• _Instructions to follow_
Among the entries below, find the lines holding "down" and copy them.

• _Available data_

__________

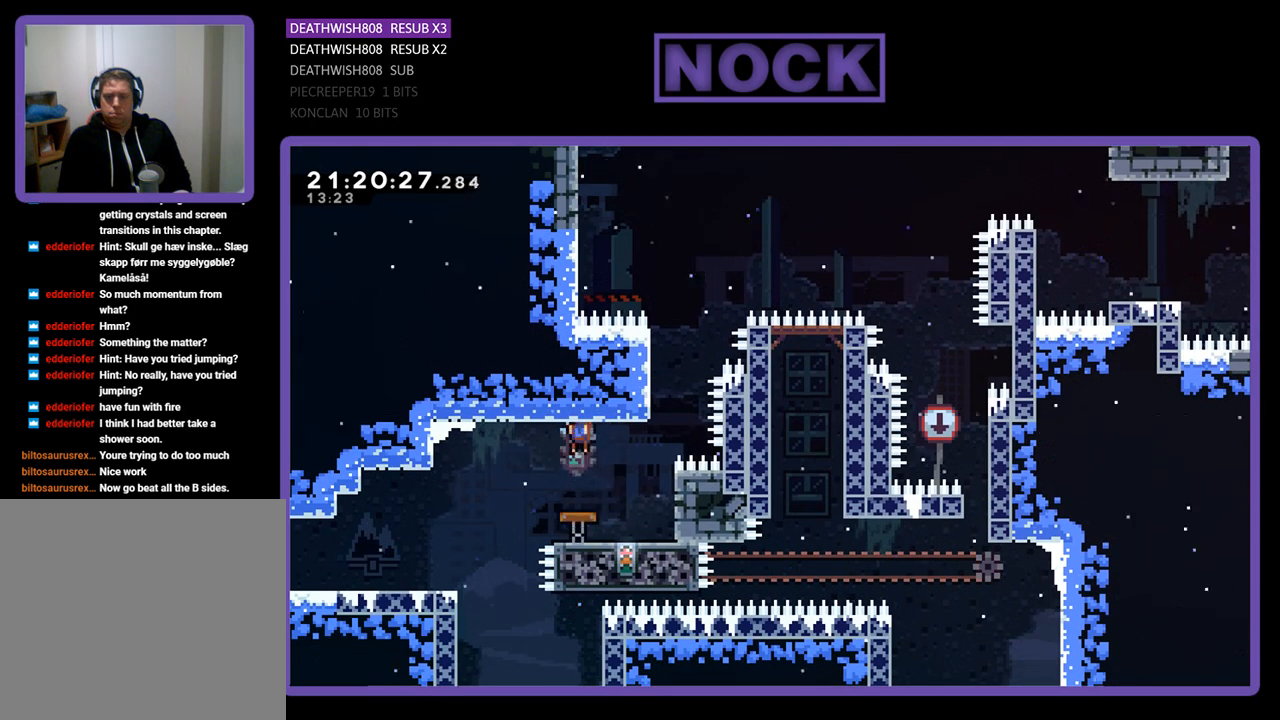
{"buttons": ["DPAD_RIGHT"], "left_stick": "center", "right_stick": "center", "events": [[333, "DPAD_RIGHT", "down"]]}
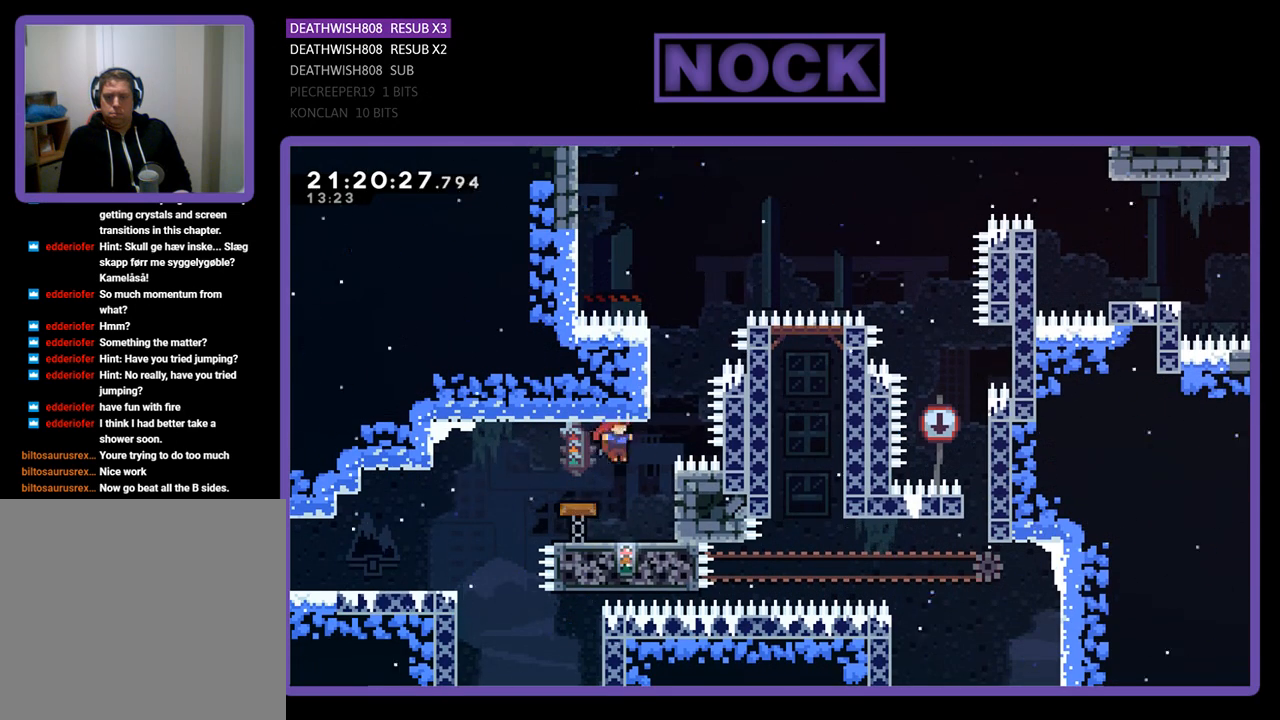
{"buttons": ["R2"], "left_stick": "center", "right_stick": "center", "events": [[167, "DPAD_RIGHT", "up"], [267, "R2", "down"]]}
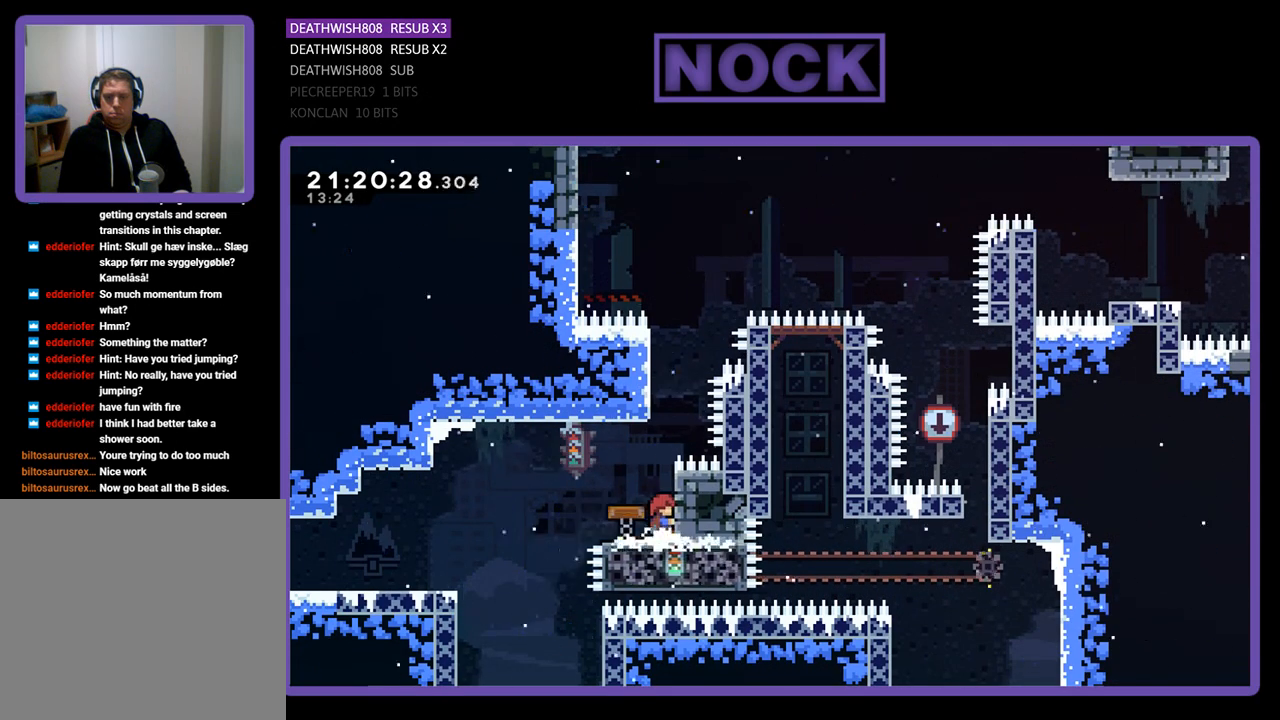
{"buttons": ["CROSS", "CIRCLE", "R2", "DPAD_UP", "DPAD_RIGHT"], "left_stick": "center", "right_stick": "center", "events": [[67, "CROSS", "down"], [100, "DPAD_UP", "down"], [200, "CIRCLE", "down"], [367, "DPAD_RIGHT", "down"], [433, "DPAD_UP", "up"], [500, "DPAD_UP", "down"]]}
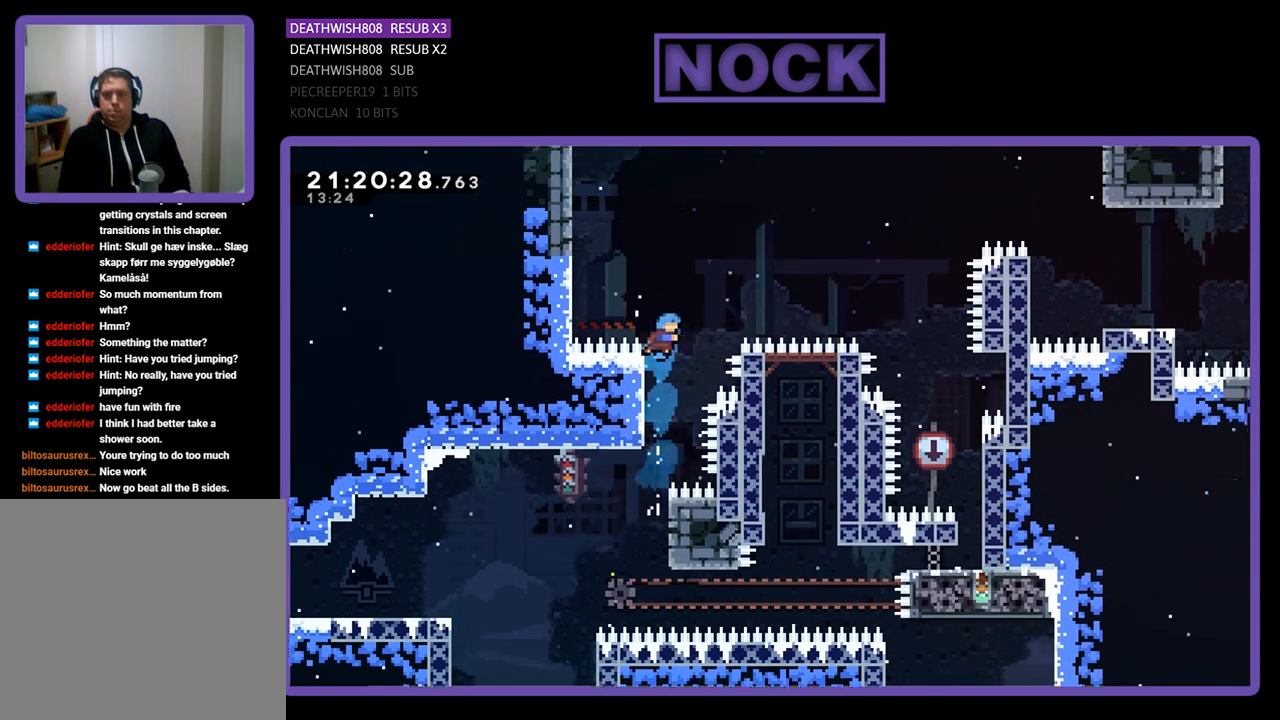
{"buttons": [], "left_stick": "center", "right_stick": "center", "events": [[67, "DPAD_LEFT", "down"], [67, "DPAD_RIGHT", "up"], [167, "DPAD_LEFT", "up"], [167, "DPAD_RIGHT", "down"], [233, "DPAD_UP", "up"], [400, "CROSS", "up"], [433, "CIRCLE", "up"], [433, "DPAD_UP", "down"], [467, "DPAD_RIGHT", "up"], [467, "R2", "up"], [500, "DPAD_UP", "up"]]}
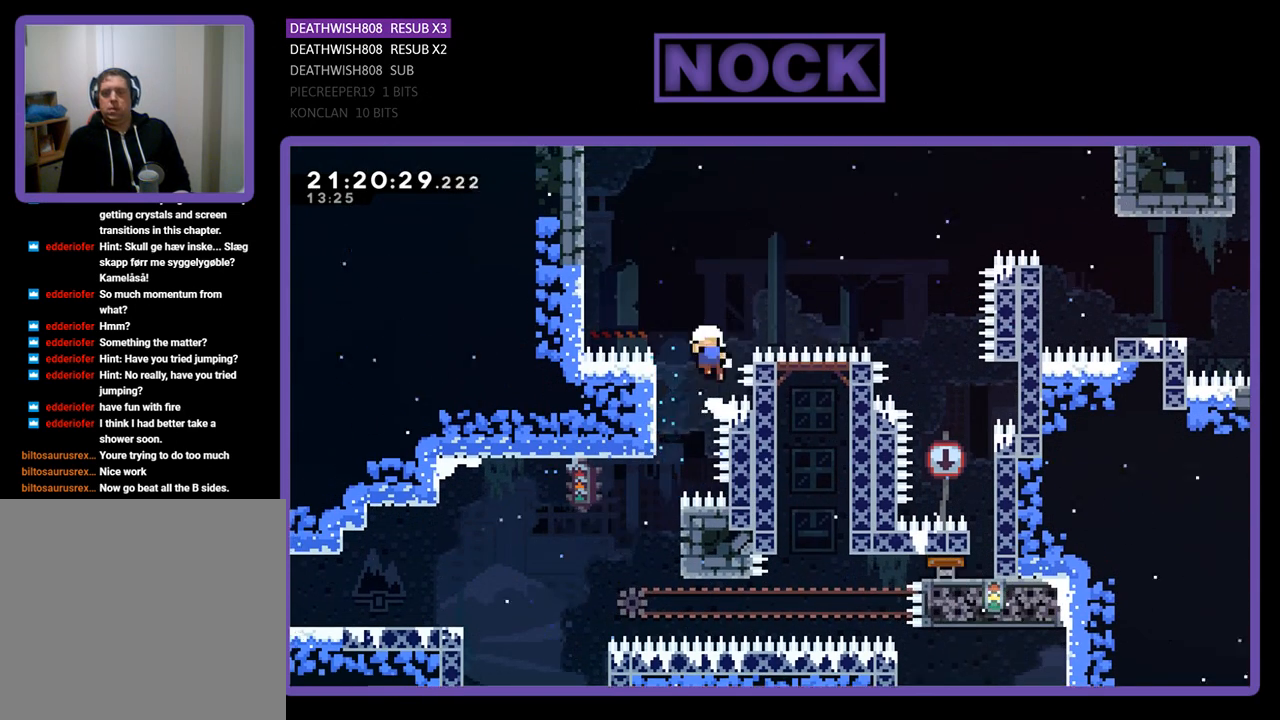
{"buttons": [], "left_stick": "center", "right_stick": "center", "events": []}
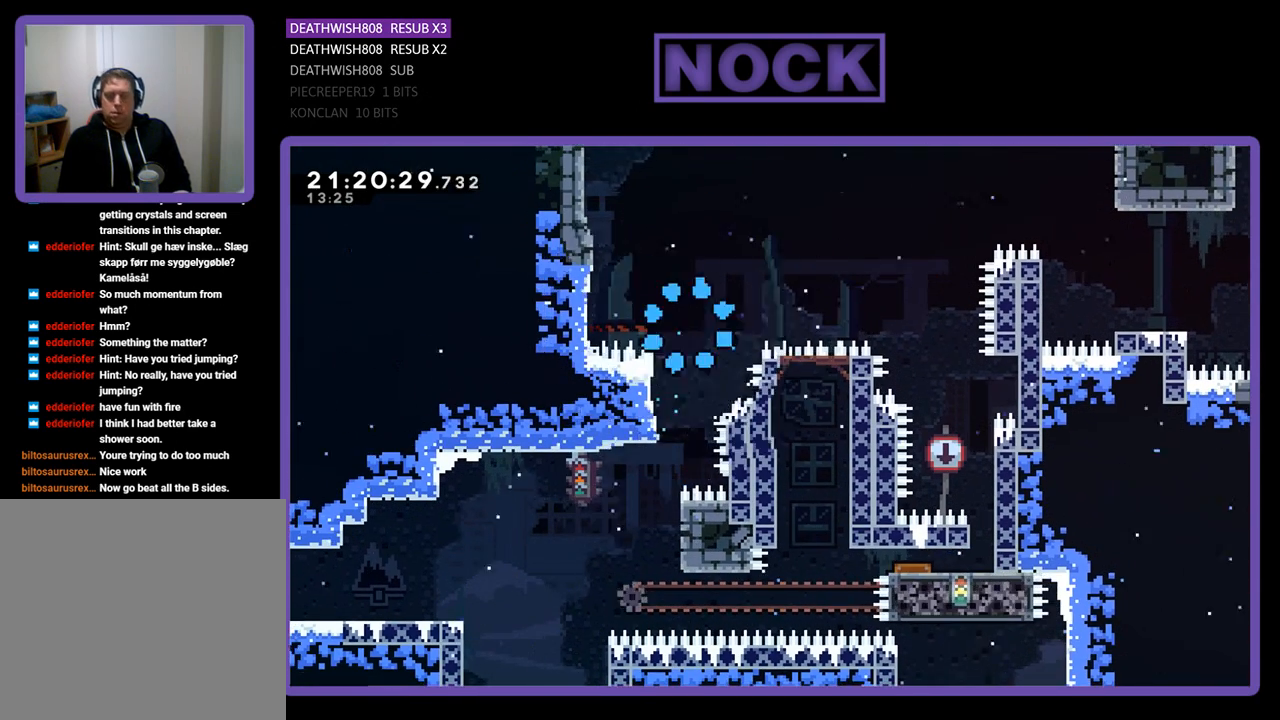
{"buttons": [], "left_stick": "center", "right_stick": "center", "events": []}
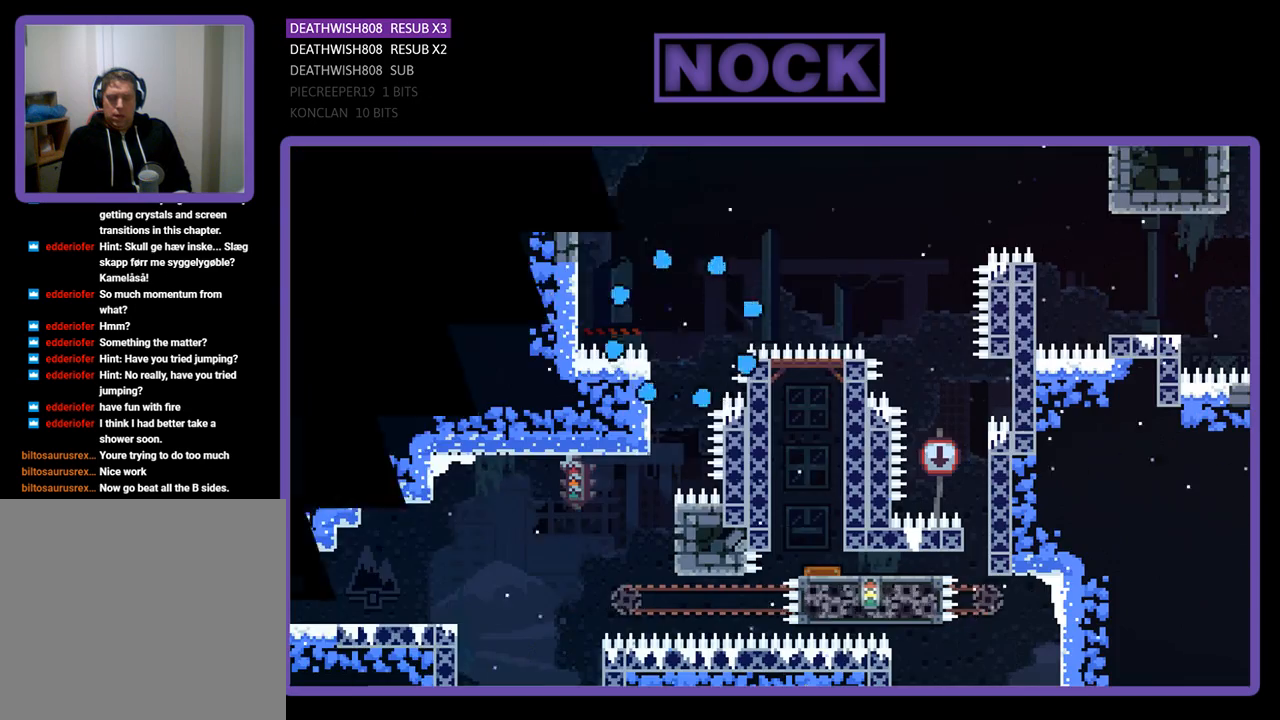
{"buttons": ["R2"], "left_stick": "center", "right_stick": "center", "events": [[67, "DPAD_RIGHT", "down"], [233, "R2", "down"], [367, "DPAD_RIGHT", "up"]]}
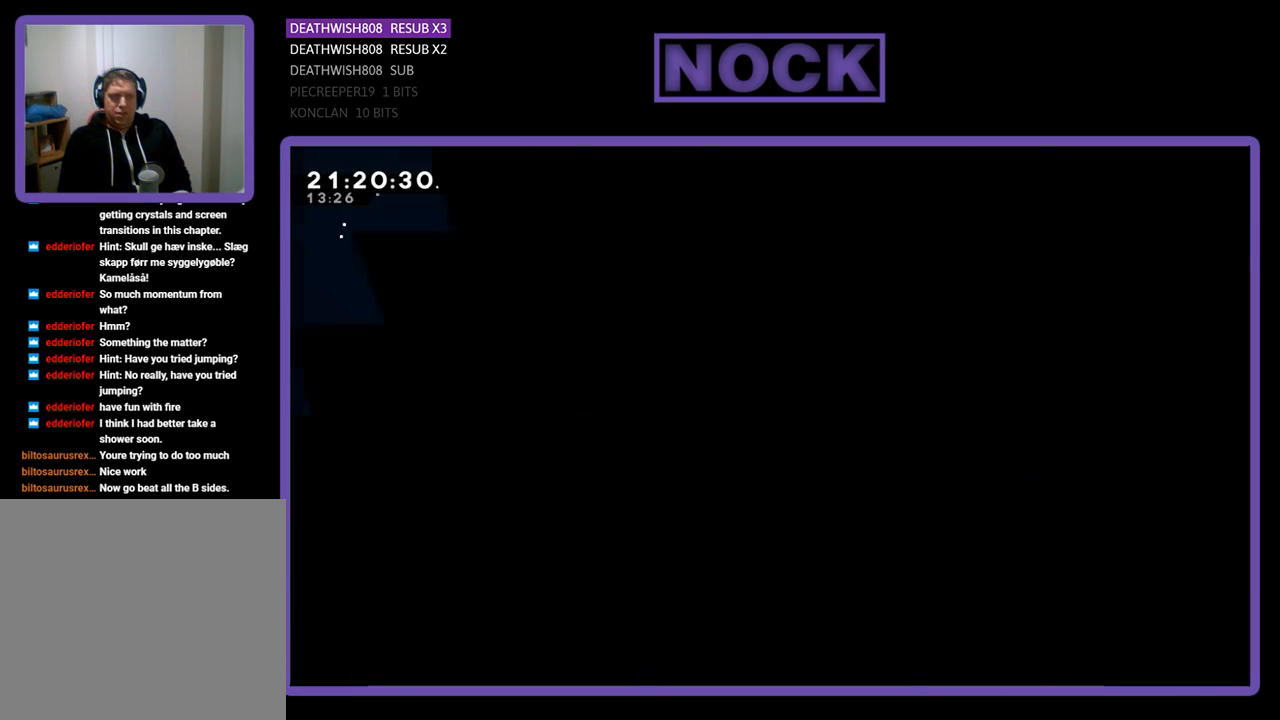
{"buttons": ["R2", "DPAD_RIGHT"], "left_stick": "center", "right_stick": "center", "events": [[200, "DPAD_RIGHT", "down"]]}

__________

• _Exercise result_
{"buttons": ["DPAD_RIGHT"], "left_stick": "center", "right_stick": "center", "events": [[333, "DPAD_RIGHT", "down"]]}
{"buttons": ["R2"], "left_stick": "center", "right_stick": "center", "events": [[167, "DPAD_RIGHT", "up"], [267, "R2", "down"]]}
{"buttons": ["CROSS", "CIRCLE", "R2", "DPAD_UP", "DPAD_RIGHT"], "left_stick": "center", "right_stick": "center", "events": [[67, "CROSS", "down"], [100, "DPAD_UP", "down"], [200, "CIRCLE", "down"], [367, "DPAD_RIGHT", "down"], [433, "DPAD_UP", "up"], [500, "DPAD_UP", "down"]]}
{"buttons": [], "left_stick": "center", "right_stick": "center", "events": [[67, "DPAD_LEFT", "down"], [67, "DPAD_RIGHT", "up"], [167, "DPAD_LEFT", "up"], [167, "DPAD_RIGHT", "down"], [233, "DPAD_UP", "up"], [400, "CROSS", "up"], [433, "CIRCLE", "up"], [433, "DPAD_UP", "down"], [467, "DPAD_RIGHT", "up"], [467, "R2", "up"], [500, "DPAD_UP", "up"]]}
{"buttons": ["R2"], "left_stick": "center", "right_stick": "center", "events": [[67, "DPAD_RIGHT", "down"], [233, "R2", "down"], [367, "DPAD_RIGHT", "up"]]}
{"buttons": ["R2", "DPAD_RIGHT"], "left_stick": "center", "right_stick": "center", "events": [[200, "DPAD_RIGHT", "down"]]}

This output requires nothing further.